Antes, cuando la infancia, pasé muchas tardes de domingo en la Casa de
Campo de Madrid. Me oreaba y desentristecía bajo la luz de la capa de cielo
velazqueño, frente a la silueta de la sierra madrileña.
En aquellos años, La Casa de Campo, que se abrió a la ciudadanía en la segunda República,
continuaba cerrada al público. Los gerifaltes del régimen de Franco decían que
quedaban sin explosionar bombas de mano y obuses y granadas y otros cohetes de
la guerra incivil; mientras tanto, la utilizaban para su recreo.
Era emocionante, aunque nunca encontramos espoletas ni detonantes. Las
trincheras de un frente de guerra son perfectas para jugar a la paz. Y a juegos
de amor.
Mis hermanos y yo, en domingos y fiestas de guardar, usufructuábamos tan
preciosa finca de fértiles tierras por invitación de los hijos de un ministro
de Franco, amigos nuestros por ser compañeros del colegio de EL Pilar. En tan
señalados días, después de comer, venía a buscarnos un inmenso Packard negro
matrícula PMM (Parque Móvil Ministerial).
Los hermanos disponibles por parte nuestra éramos dos chicos y una chica,
al igual que nuestros amigos. Mi tata se llamaba Sagrario y era de Ventas con Peña
Aguilera, provincia de Toledo. La de ellos se llamaba Sabina y no me acuerdo de
dónde era, pero tenía acento asturiano.
A guisa de correspondencia a la invitación, nosotros llevábamos merienda para
todos, chófer oficial incluido. Bocadillos de queso de bola y carne de
membrillo, o bollos suizos con mantequilla y jamón de york, más un plátano y
una onza de chocolate Matías López por barba.
Una tarde el ministro en persona me encaramó a horcajadas a su caballo a y me
preguntó si estaba cómodo. Yo tenía siete u ocho años y era muy leído. Quise
enfatizar mi bienestar y contesté que “incomodísimo”. Se acabó el paseo a
caballo, aquella tarde y todas las del resto de mi vida. Si me hubiera limitado
a contestar “muy cómodo”, igual termino de socio de un club hípico para pijos,
en vez de afiliado al Atlético de Madrid, equipo que por entonces ganaba
campeonatos de liga y todo.
Todavía conservo aquel carnet del Atleti, de piel granate y letras de purpurina
de Casio, y también los recuerdos del enorme Packard negro, del olor a jara, a
resina y a romero de los campos de sílice del Noroeste de Madrid y de mi yaya
Sagrario, que en gloria esté, igual que su novio, miliciano que nunca volvió
del exilio francés. Ella jamás tuvo ojos para otros hombres, pues siempre guardó
ausencia de su Emiliano.
Del colegio rememoro ahora el solar, el patio norte, el central y el
pabellón de ingreso. Y a D. Ramón, maestro de cocina y canaricultor de pro.

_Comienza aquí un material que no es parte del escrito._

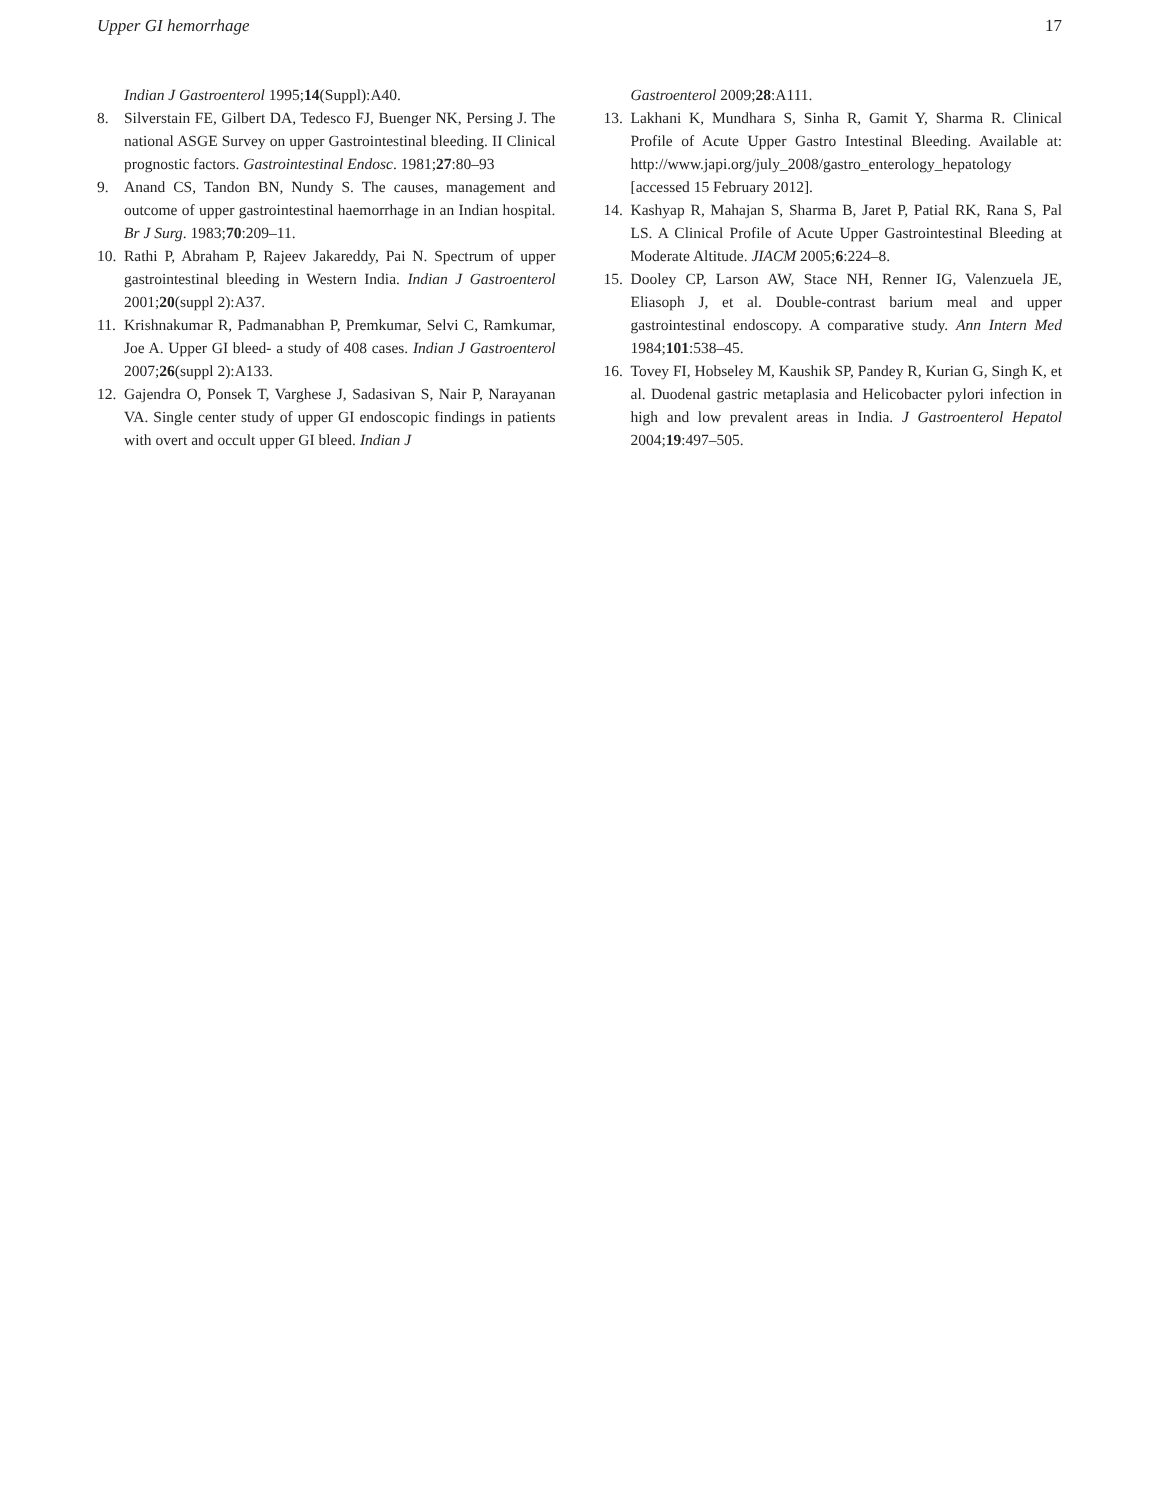Upper GI hemorrhage 17
Indian J Gastroenterol 1995;14(Suppl):A40.
8. Silverstain FE, Gilbert DA, Tedesco FJ, Buenger NK, Persing J. The national ASGE Survey on upper Gastrointestinal bleeding. II Clinical prognostic factors. Gastrointestinal Endosc. 1981;27:80–93
9. Anand CS, Tandon BN, Nundy S. The causes, management and outcome of upper gastrointestinal haemorrhage in an Indian hospital. Br J Surg. 1983;70:209–11.
10. Rathi P, Abraham P, Rajeev Jakareddy, Pai N. Spectrum of upper gastrointestinal bleeding in Western India. Indian J Gastroenterol 2001;20(suppl 2):A37.
11. Krishnakumar R, Padmanabhan P, Premkumar, Selvi C, Ramkumar, Joe A. Upper GI bleed- a study of 408 cases. Indian J Gastroenterol 2007;26(suppl 2):A133.
12. Gajendra O, Ponsek T, Varghese J, Sadasivan S, Nair P, Narayanan VA. Single center study of upper GI endoscopic findings in patients with overt and occult upper GI bleed. Indian J
Gastroenterol 2009;28:A111.
13. Lakhani K, Mundhara S, Sinha R, Gamit Y, Sharma R. Clinical Profile of Acute Upper Gastro Intestinal Bleeding. Available at: http://www.japi.org/july_2008/gastro_enterology_hepatology [accessed 15 February 2012].
14. Kashyap R, Mahajan S, Sharma B, Jaret P, Patial RK, Rana S, Pal LS. A Clinical Profile of Acute Upper Gastrointestinal Bleeding at Moderate Altitude. JIACM 2005;6:224–8.
15. Dooley CP, Larson AW, Stace NH, Renner IG, Valenzuela JE, Eliasoph J, et al. Double-contrast barium meal and upper gastrointestinal endoscopy. A comparative study. Ann Intern Med 1984;101:538–45.
16. Tovey FI, Hobseley M, Kaushik SP, Pandey R, Kurian G, Singh K, et al. Duodenal gastric metaplasia and Helicobacter pylori infection in high and low prevalent areas in India. J Gastroenterol Hepatol 2004;19:497–505.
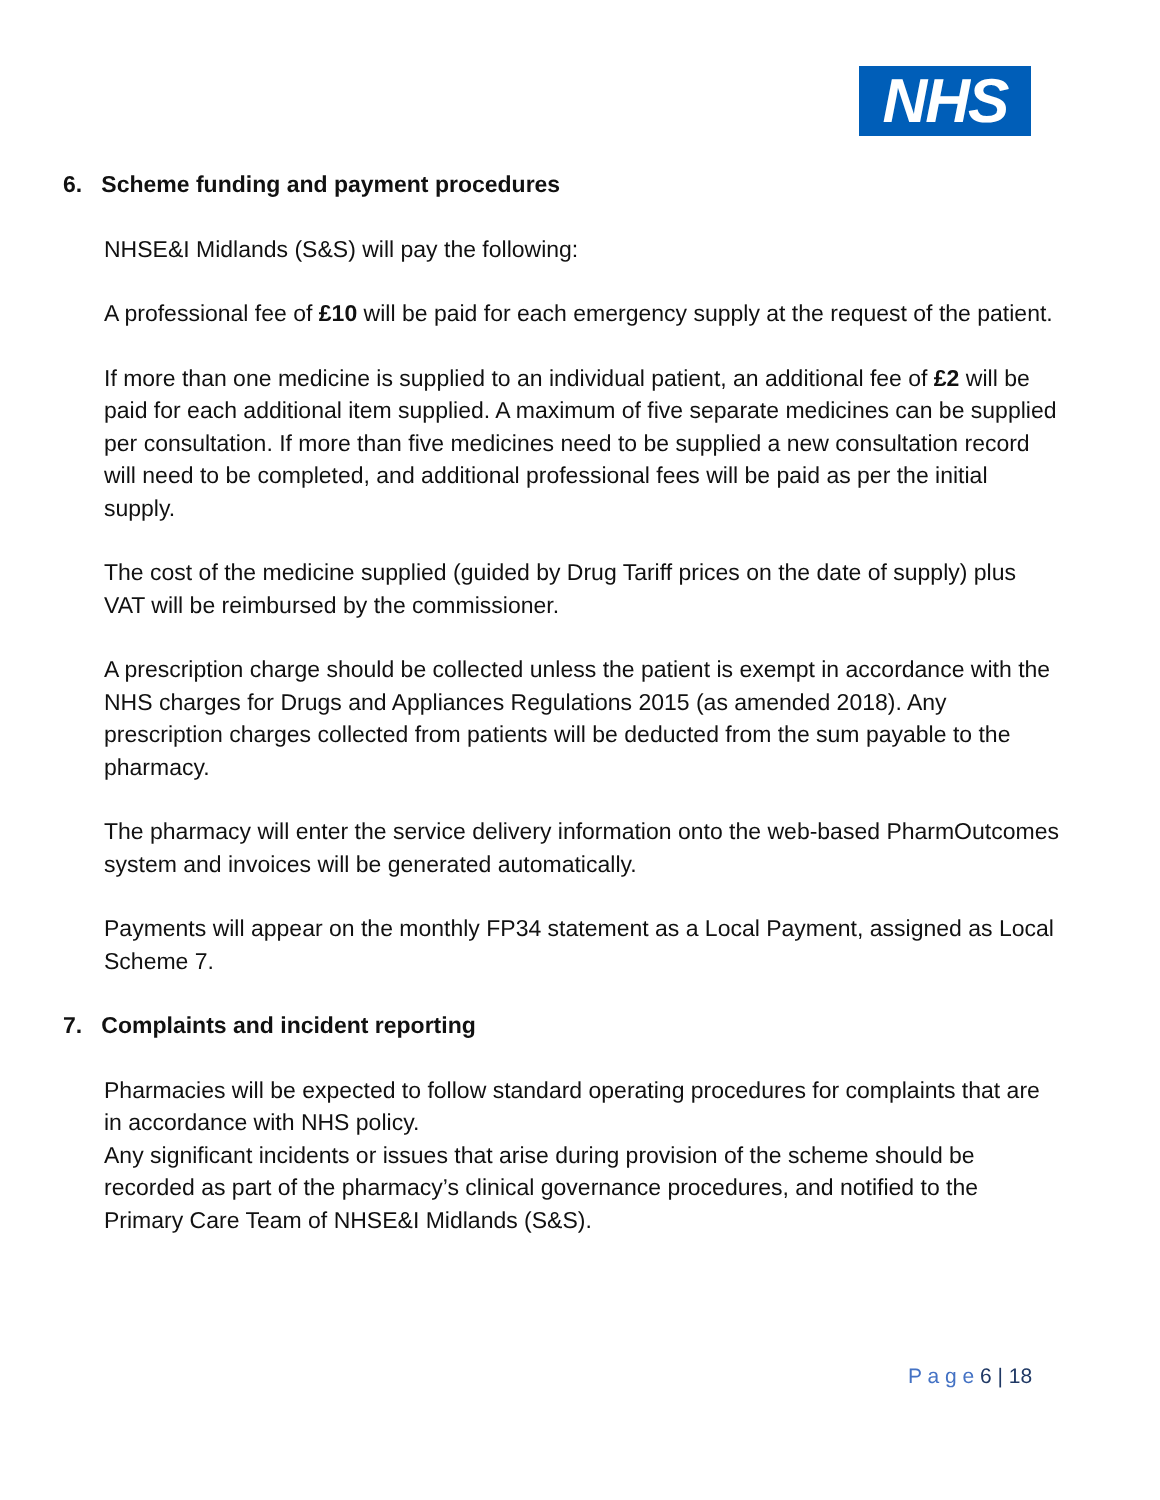NHS
6. Scheme funding and payment procedures
NHSE&I Midlands (S&S) will pay the following:
A professional fee of £10 will be paid for each emergency supply at the request of the patient.
If more than one medicine is supplied to an individual patient, an additional fee of £2 will be paid for each additional item supplied. A maximum of five separate medicines can be supplied per consultation. If more than five medicines need to be supplied a new consultation record will need to be completed, and additional professional fees will be paid as per the initial supply.
The cost of the medicine supplied (guided by Drug Tariff prices on the date of supply) plus VAT will be reimbursed by the commissioner.
A prescription charge should be collected unless the patient is exempt in accordance with the NHS charges for Drugs and Appliances Regulations 2015 (as amended 2018). Any prescription charges collected from patients will be deducted from the sum payable to the pharmacy.
The pharmacy will enter the service delivery information onto the web-based PharmOutcomes system and invoices will be generated automatically.
Payments will appear on the monthly FP34 statement as a Local Payment, assigned as Local Scheme 7.
7. Complaints and incident reporting
Pharmacies will be expected to follow standard operating procedures for complaints that are in accordance with NHS policy.
Any significant incidents or issues that arise during provision of the scheme should be recorded as part of the pharmacy’s clinical governance procedures, and notified to the Primary Care Team of NHSE&I Midlands (S&S).
P a g e 6 | 18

Casi todo quedó atrás, o no existe. Como los alcornocales, algarrobales y almecinos
de mi viejo parque de El Buen Retiro. Por no hablar de mis primeros amores de
aquí, del barrio. O del mar, tan lejano.
Sagrario era honesta y leal. Entregó su vida a nosotros y entre nosotros
murió. De ella aprendí que no siempre los vencedores llevan razón.
La foto de arriba es un fotograma de una película que rodé y protagonicé en la Casa de Campo. Se llamó "Un verano sin pájaros" y gozó de un cierto reconocimiento en el mundillo de los festivales de cine amateur formato super 8.